“Compost” is a common term among gardeners, but what about “vermicomposting?” If you’ve never heard of vermicomposting, it’s composting, but with worms! However, not just any worms will work for an efficient vermicompost bin. The earthworms that you find naturally in your garden can still break down food waste but they aren’t the most efficient eaters. Instead, you’ll want to use red wiggler worms (Eisenia fetida) or European nightcrawlers (dendrobaena hortensis). These worms have more voracious appetites and can process food waste much faster than your garden variety earthworm.
Vermicomposting has many benefits for your garden, but one of the most common reasons why gardeners like it is because there usually aren’t any odors, especially if you have an in-ground worm bin, buried into the soil. Compost worms work fast – most kitchen scraps can be turned into finished compost, the worm castings, in less than two weeks.
Worm castings are extremely beneficial for your garden as well. Worm castings increases soil fertility by adding humus (decomposed plants and other organic matter) which is high in microorganisms, that can help plants absorb nutrients. A worm’s digestive system also contains enzymes and hormones that helps break down food waste as it moves through their digestive tracts, and thousands of good microbes gets passed down into the soil, which can help fight off plant diseases.

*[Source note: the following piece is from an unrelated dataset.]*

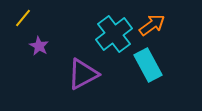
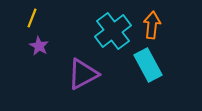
yellow line: moved 9 px right; rotated 18 degrees counterclockwise
orange arrow: rotated 48 degrees counterclockwise
cyan cross: moved 1 px left, 3 px up
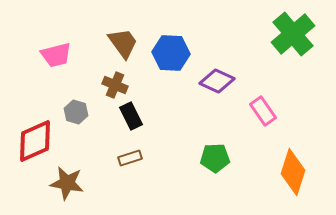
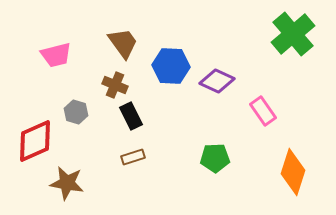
blue hexagon: moved 13 px down
brown rectangle: moved 3 px right, 1 px up
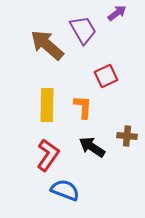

Water retention is also aided by the use of worm castings, because worm castings can hold three times their weight in water. This means that even in dry conditions, your plants can stay hydrated longer. Worm castings can also help your soil structure by improving aeration, infiltration and drainage and can aid in stabilizing pH levels.

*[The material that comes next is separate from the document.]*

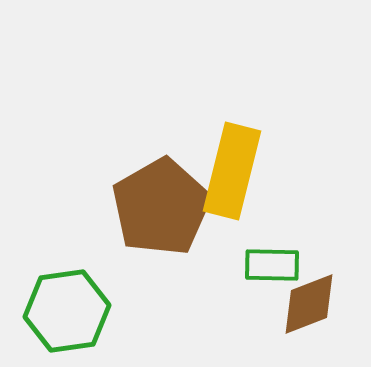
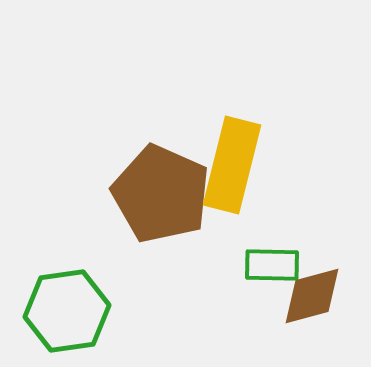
yellow rectangle: moved 6 px up
brown pentagon: moved 13 px up; rotated 18 degrees counterclockwise
brown diamond: moved 3 px right, 8 px up; rotated 6 degrees clockwise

Worm castings contains high levels of chitinase, which is an enzyme that helps dissolve chitin, which is what most insects’ exoskeletons are made of. The use of worm castings can help repel insects that suck and chew your plants, such as aphids and whiteflies. If these types of insects eat a plant that has absorbed the chitinase, it dissolves their stomachs and kills off the troublesome pests.

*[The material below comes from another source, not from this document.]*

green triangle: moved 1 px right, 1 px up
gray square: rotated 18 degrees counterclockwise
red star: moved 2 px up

While worm castings contains approximately seven times the amount of nitrogen and five times the phosphorus and potassium in regular topsoil, worm castings won’t hurt your plants. Pure worm castings are a gentle slow-release fertilizer, so you don’t need to worry that it will shock or burn your plants. And while a little goes a long way, it’s actually pretty difficult to overfeed your plants with worm castings.